-- Exercise materials follows --

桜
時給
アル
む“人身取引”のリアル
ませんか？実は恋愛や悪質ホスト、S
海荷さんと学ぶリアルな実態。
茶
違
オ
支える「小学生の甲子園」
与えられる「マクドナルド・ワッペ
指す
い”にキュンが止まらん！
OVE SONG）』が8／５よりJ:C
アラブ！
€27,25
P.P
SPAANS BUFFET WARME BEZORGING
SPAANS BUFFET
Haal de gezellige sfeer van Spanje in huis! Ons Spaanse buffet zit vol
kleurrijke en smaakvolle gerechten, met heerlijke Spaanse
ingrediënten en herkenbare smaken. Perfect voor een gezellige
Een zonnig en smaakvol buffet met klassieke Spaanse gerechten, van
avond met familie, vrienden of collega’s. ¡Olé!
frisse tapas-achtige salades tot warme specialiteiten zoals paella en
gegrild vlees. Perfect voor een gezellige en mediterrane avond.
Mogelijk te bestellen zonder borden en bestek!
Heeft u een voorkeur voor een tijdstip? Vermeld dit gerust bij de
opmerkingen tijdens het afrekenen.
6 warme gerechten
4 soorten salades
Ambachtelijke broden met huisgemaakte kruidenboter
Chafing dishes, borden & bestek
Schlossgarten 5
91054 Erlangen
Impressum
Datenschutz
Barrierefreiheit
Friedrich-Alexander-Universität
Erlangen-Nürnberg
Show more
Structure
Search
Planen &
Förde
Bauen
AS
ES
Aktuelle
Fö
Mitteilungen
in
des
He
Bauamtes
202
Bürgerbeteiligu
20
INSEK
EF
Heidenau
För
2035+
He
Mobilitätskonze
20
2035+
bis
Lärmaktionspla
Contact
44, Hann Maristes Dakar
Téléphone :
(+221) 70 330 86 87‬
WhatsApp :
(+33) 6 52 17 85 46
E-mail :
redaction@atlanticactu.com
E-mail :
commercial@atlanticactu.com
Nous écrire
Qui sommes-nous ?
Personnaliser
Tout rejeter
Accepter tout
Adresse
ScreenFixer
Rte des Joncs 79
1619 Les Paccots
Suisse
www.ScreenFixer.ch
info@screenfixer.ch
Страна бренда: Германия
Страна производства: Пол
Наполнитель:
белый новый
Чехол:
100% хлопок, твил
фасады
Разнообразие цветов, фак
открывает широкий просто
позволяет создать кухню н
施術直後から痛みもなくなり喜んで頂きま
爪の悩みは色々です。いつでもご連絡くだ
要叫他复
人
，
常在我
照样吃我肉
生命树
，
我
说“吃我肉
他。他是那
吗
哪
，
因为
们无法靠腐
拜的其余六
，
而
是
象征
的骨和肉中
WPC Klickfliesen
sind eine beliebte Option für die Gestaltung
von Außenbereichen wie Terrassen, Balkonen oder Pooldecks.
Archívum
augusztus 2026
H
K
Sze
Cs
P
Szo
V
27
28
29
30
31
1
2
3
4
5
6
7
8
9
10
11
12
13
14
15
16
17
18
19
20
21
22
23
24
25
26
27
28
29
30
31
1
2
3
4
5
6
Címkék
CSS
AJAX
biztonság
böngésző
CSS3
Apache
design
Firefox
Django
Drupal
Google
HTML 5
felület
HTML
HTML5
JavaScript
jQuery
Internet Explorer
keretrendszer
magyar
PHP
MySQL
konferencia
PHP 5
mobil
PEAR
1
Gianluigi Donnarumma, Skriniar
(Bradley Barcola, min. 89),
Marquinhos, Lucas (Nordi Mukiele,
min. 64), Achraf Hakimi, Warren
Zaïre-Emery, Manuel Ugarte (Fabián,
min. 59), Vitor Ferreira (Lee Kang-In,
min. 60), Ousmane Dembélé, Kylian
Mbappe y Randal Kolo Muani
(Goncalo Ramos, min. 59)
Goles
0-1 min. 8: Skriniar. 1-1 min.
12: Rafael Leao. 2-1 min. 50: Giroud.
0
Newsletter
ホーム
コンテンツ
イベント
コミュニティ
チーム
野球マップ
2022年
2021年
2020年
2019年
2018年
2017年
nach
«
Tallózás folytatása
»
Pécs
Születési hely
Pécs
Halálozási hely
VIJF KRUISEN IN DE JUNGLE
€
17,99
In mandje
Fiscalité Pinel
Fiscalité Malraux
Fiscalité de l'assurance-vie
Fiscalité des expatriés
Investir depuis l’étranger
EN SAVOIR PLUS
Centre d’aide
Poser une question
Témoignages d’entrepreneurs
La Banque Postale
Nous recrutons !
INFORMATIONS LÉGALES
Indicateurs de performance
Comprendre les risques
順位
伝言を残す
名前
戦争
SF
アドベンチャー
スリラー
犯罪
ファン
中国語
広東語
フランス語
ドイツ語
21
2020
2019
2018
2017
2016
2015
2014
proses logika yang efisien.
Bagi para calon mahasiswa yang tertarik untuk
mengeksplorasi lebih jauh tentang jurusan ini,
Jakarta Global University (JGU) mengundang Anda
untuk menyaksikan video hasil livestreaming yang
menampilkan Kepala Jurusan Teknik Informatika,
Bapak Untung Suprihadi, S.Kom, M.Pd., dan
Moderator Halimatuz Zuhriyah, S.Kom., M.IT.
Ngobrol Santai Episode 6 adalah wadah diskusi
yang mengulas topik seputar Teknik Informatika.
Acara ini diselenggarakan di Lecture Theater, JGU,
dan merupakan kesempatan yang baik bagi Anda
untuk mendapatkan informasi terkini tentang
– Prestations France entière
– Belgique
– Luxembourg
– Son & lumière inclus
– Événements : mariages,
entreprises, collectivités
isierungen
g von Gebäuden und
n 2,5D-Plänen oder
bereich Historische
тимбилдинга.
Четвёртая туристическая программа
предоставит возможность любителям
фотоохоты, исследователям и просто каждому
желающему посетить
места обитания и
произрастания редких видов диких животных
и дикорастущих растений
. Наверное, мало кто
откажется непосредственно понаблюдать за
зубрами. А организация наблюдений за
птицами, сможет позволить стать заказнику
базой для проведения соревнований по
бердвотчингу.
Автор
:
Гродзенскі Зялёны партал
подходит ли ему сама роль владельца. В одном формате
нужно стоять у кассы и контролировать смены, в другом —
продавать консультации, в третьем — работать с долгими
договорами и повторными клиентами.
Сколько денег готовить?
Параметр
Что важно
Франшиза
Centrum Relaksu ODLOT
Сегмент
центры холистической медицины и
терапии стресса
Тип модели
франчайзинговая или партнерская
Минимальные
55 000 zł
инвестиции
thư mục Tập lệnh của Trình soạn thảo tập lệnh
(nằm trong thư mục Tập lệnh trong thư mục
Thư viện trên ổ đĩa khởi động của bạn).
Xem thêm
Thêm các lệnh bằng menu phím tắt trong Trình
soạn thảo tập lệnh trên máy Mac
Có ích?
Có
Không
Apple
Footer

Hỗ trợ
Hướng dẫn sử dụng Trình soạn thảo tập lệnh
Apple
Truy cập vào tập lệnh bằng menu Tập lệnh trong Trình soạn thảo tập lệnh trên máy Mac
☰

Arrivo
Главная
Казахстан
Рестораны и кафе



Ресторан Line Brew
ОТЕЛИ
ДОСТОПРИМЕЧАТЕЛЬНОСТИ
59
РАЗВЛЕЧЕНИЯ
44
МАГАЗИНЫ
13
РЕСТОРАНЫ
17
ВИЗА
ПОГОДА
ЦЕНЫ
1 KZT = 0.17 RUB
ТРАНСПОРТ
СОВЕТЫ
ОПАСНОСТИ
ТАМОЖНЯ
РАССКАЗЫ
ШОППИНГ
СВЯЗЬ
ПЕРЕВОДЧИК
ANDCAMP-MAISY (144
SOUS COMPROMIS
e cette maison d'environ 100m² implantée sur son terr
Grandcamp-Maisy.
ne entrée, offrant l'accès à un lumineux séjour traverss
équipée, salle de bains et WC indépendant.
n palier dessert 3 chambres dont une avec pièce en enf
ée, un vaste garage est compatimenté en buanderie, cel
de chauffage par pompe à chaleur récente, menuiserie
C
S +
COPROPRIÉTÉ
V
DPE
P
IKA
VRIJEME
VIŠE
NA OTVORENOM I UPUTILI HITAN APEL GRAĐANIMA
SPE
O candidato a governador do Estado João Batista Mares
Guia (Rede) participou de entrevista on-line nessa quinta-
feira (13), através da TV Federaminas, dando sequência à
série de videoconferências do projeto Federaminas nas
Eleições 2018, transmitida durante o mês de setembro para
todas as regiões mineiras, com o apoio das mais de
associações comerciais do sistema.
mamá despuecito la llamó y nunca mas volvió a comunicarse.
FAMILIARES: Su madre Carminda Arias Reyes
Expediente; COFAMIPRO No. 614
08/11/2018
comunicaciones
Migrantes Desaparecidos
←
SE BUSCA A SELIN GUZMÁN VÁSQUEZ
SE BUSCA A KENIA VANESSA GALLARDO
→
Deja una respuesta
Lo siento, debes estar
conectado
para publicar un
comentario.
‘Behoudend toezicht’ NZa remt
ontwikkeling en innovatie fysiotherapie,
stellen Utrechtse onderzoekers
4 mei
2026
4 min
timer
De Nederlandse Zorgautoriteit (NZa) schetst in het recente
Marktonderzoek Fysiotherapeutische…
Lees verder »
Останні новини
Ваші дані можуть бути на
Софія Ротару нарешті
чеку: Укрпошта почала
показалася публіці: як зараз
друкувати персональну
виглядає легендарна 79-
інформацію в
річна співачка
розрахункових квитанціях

-- Exercise materials concluded --

### Your goal
Copy the material from its start through the line containing "Internet Explorer", replacing "Datenschutz" with "Privacy" and leaving everything else unchanged.

### Response box
桜
時給
アル
む“人身取引”のリアル
ませんか？実は恋愛や悪質ホスト、S
海荷さんと学ぶリアルな実態。
茶
違
オ
支える「小学生の甲子園」
与えられる「マクドナルド・ワッペ
指す
い”にキュンが止まらん！
OVE SONG）』が8／５よりJ:C
アラブ！
€27,25
P.P
SPAANS BUFFET WARME BEZORGING
SPAANS BUFFET
Haal de gezellige sfeer van Spanje in huis! Ons Spaanse buffet zit vol
kleurrijke en smaakvolle gerechten, met heerlijke Spaanse
ingrediënten en herkenbare smaken. Perfect voor een gezellige
Een zonnig en smaakvol buffet met klassieke Spaanse gerechten, van
avond met familie, vrienden of collega’s. ¡Olé!
frisse tapas-achtige salades tot warme specialiteiten zoals paella en
gegrild vlees. Perfect voor een gezellige en mediterrane avond.
Mogelijk te bestellen zonder borden en bestek!
Heeft u een voorkeur voor een tijdstip? Vermeld dit gerust bij de
opmerkingen tijdens het afrekenen.
6 warme gerechten
4 soorten salades
Ambachtelijke broden met huisgemaakte kruidenboter
Chafing dishes, borden & bestek
Schlossgarten 5
91054 Erlangen
Impressum
Privacy
Barrierefreiheit
Friedrich-Alexander-Universität
Erlangen-Nürnberg
Show more
Structure
Search
Planen &
Förde
Bauen
AS
ES
Aktuelle
Fö
Mitteilungen
in
des
He
Bauamtes
202
Bürgerbeteiligu
20
INSEK
EF
Heidenau
För
2035+
He
Mobilitätskonze
20
2035+
bis
Lärmaktionspla
Contact
44, Hann Maristes Dakar
Téléphone :
(+221) 70 330 86 87‬
WhatsApp :
(+33) 6 52 17 85 46
E-mail :
redaction@atlanticactu.com
E-mail :
commercial@atlanticactu.com
Nous écrire
Qui sommes-nous ?
Personnaliser
Tout rejeter
Accepter tout
Adresse
ScreenFixer
Rte des Joncs 79
1619 Les Paccots
Suisse
www.ScreenFixer.ch
info@screenfixer.ch
Страна бренда: Германия
Страна производства: Пол
Наполнитель:
белый новый
Чехол:
100% хлопок, твил
фасады
Разнообразие цветов, фак
открывает широкий просто
позволяет создать кухню н
施術直後から痛みもなくなり喜んで頂きま
爪の悩みは色々です。いつでもご連絡くだ
要叫他复
人
，
常在我
照样吃我肉
生命树
，
我
说“吃我肉
他。他是那
吗
哪
，
因为
们无法靠腐
拜的其余六
，
而
是
象征
的骨和肉中
WPC Klickfliesen
sind eine beliebte Option für die Gestaltung
von Außenbereichen wie Terrassen, Balkonen oder Pooldecks.
Archívum
augusztus 2026
H
K
Sze
Cs
P
Szo
V
27
28
29
30
31
1
2
3
4
5
6
7
8
9
10
11
12
13
14
15
16
17
18
19
20
21
22
23
24
25
26
27
28
29
30
31
1
2
3
4
5
6
Címkék
CSS
AJAX
biztonság
böngésző
CSS3
Apache
design
Firefox
Django
Drupal
Google
HTML 5
felület
HTML
HTML5
JavaScript
jQuery
Internet Explorer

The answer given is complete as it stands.